Em se considerando que o grau de escolaridade está diretamente ligada à renda das famílias, compreende-se a preocupação do PT com a abstenção. Para os estrategistas de campanha do partido, nessa reta final, deve ser feito um esforço extra para tentar mitigar a abstenção, afinal de contas, Lula possui 57% da preferência do eleitorado com renda de até 2 salários mínimos, contra 27% de Bolsonaro, de acordo com a última pesquisa Datafolha.

Na minha opinião, projetos de lei que instituam a gratuidade no transporte público, em dias de eleição, seriam muito bem-vindos. Não é razoável impor ao cidadão o voto obrigatório e, ao mesmo tempo, obrigá-lo a gastar dinheiro para se deslocar. Sabemos muito bem que 10 reais por pessoa, em um domingo, representa uma ou duas refeições para uma família de baixa renda.

Nos EUA, a política de “redlining”, para além da segregação racial e residencial nos centros urbanos, contribui para diminuir a presença de eleitores negros em dias de votação. O que acontece? O legislativo, sobretudo em estados do Sul - notoriamente racistas e de maioria Republicana -, impõe dificuldades eleitorais nos distritos majoritariamente negros, seja por meio de excesso de burocracia para registrar eleitores, seja por meio da redução de locais de votação, o que produz filas quilométricas. Além disso, há casos de mudança dos locais de votação para regiões afastadas, eleições em dia útil e por aí vai. A injustiça sociorracial está presente com bastante força lá também.
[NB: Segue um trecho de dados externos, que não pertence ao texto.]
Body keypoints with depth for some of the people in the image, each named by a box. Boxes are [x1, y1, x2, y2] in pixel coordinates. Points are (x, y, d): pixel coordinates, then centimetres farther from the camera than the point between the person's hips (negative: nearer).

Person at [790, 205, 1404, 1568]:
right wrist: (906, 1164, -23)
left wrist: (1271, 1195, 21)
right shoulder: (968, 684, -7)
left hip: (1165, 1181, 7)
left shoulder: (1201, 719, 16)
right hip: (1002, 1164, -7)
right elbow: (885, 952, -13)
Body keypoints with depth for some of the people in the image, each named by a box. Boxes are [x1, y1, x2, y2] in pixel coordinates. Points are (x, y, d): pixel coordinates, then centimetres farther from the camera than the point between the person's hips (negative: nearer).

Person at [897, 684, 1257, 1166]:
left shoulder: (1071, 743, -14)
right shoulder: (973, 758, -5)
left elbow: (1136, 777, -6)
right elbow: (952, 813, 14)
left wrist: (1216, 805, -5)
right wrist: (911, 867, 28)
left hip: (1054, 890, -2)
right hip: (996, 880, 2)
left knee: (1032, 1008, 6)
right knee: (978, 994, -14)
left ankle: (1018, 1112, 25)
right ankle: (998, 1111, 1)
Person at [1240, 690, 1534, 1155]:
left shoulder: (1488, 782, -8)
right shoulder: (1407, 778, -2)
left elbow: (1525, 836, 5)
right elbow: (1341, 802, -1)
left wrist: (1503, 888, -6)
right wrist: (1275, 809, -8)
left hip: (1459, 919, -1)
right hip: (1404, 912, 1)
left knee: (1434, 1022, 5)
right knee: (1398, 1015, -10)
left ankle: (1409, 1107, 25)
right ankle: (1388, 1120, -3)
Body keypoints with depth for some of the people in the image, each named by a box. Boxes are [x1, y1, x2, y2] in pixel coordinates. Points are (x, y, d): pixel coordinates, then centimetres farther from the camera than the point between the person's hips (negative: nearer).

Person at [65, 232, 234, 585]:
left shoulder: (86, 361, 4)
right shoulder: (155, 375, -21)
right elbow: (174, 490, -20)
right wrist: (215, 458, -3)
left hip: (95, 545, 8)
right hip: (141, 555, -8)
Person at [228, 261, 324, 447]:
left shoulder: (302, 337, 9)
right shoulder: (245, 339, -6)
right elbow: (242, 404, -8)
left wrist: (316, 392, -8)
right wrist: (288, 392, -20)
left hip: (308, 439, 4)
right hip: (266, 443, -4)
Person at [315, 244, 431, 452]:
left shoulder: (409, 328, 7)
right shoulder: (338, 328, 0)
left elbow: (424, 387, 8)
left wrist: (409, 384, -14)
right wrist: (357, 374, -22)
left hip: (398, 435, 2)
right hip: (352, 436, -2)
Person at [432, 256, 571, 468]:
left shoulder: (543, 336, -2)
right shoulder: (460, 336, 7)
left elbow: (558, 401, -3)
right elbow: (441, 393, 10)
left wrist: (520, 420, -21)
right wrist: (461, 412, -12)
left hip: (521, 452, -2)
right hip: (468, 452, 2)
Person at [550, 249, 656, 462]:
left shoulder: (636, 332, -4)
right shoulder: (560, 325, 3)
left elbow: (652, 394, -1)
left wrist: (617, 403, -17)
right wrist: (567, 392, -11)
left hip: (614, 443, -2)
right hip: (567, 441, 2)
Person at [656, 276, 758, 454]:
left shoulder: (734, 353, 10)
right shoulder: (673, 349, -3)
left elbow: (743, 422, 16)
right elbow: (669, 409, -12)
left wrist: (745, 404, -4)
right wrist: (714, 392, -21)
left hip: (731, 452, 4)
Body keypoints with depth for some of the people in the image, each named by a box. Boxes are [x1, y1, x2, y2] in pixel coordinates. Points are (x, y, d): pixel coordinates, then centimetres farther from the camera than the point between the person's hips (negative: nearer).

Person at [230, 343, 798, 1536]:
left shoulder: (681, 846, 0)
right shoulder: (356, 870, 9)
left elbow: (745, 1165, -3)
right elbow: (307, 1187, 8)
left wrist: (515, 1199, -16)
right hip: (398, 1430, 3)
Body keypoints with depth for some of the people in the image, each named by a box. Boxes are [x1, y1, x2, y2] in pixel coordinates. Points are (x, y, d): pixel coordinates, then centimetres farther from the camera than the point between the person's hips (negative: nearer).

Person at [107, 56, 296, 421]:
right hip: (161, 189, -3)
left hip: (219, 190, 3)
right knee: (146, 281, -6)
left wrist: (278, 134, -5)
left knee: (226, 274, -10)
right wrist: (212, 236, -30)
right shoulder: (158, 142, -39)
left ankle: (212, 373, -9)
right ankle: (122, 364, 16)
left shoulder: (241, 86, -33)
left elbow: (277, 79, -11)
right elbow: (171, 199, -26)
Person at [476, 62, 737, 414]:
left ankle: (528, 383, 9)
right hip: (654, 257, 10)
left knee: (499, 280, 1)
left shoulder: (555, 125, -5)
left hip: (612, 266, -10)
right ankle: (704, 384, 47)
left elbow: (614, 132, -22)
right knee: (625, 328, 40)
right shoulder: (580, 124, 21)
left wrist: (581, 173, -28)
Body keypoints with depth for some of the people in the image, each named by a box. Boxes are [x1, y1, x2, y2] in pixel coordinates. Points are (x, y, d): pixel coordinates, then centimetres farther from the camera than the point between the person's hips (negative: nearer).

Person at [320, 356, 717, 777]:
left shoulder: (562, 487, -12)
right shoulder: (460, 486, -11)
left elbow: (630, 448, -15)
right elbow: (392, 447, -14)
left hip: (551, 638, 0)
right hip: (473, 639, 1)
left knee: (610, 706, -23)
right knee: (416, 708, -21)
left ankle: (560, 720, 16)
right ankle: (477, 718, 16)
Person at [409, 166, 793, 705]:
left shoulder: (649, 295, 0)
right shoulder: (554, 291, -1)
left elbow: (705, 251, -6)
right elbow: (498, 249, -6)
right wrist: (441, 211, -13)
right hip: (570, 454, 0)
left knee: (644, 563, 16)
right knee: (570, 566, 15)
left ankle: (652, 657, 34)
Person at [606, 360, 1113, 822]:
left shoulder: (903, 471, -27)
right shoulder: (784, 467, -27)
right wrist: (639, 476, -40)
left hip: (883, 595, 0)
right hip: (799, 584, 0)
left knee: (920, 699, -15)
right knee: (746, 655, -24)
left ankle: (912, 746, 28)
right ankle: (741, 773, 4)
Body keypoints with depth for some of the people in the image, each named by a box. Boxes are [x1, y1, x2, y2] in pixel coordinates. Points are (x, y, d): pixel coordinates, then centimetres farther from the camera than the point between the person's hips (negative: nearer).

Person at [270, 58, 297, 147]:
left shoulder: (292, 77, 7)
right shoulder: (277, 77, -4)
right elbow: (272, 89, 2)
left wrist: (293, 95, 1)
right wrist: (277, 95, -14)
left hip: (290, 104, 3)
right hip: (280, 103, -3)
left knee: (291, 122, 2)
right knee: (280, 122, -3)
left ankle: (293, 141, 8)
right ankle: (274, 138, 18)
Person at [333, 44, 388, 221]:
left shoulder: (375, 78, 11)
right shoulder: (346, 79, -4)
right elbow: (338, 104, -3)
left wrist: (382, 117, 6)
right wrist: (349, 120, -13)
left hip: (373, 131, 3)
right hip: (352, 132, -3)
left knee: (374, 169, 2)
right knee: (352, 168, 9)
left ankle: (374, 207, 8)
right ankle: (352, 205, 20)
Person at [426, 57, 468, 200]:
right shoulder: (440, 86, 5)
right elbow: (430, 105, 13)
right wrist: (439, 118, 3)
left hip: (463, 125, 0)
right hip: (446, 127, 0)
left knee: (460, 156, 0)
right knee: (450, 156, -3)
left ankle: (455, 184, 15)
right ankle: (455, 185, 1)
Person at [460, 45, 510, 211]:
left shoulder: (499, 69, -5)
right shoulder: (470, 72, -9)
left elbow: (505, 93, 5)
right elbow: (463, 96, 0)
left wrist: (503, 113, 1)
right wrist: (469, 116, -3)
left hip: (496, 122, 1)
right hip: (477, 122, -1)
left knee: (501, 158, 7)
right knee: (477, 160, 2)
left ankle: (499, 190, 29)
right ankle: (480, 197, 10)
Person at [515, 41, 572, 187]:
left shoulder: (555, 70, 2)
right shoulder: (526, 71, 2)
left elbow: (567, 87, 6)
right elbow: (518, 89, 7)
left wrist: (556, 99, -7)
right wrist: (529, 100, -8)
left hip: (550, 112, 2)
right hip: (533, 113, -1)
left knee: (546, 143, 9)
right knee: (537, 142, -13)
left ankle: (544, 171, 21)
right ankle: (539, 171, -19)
A tão adorada Orlando (FL), por exemplo, possui uma avenida chamada “Division Avenue”. Essa via literalmente divide a cidade entre os bairros negros e brancos, sendo uma herança bastante latente dos anos de segregação institucionalizada.

O voto do cidadão pobre brasileiro, apesar de não sofrer uma agressão tão direta como a que ocorre em diversos estados norte-americanos, é dificultado por essas questões logísticas. Vale uma conversa com nossos prestadores de serviço para pelo menos saber quais são suas condições de deslocamento no dia da eleição. 

A minha diarista faz questão de votar, mas muitos como ela preferem justificar o voto. É um problema que Bolsonaro agradece.

PS: a julgar pelos resultados das últimas pesquisas, o famigerado 7 de Setembro foi grande apenas entre os fanáticos do Bolsonarismo. As pesquisas mostram estabilidade e, por isso, Lula mantém viva a esperança de vencer no primeiro turno. Essas últimas semanas serão fundamentais para saber duas coisas: se Ciro Gomes e Simone Tebet irão perder eleitores para o voto útil e se Bolsonaro continuará a desastrada campanha de tentativa de conquista do voto feminino.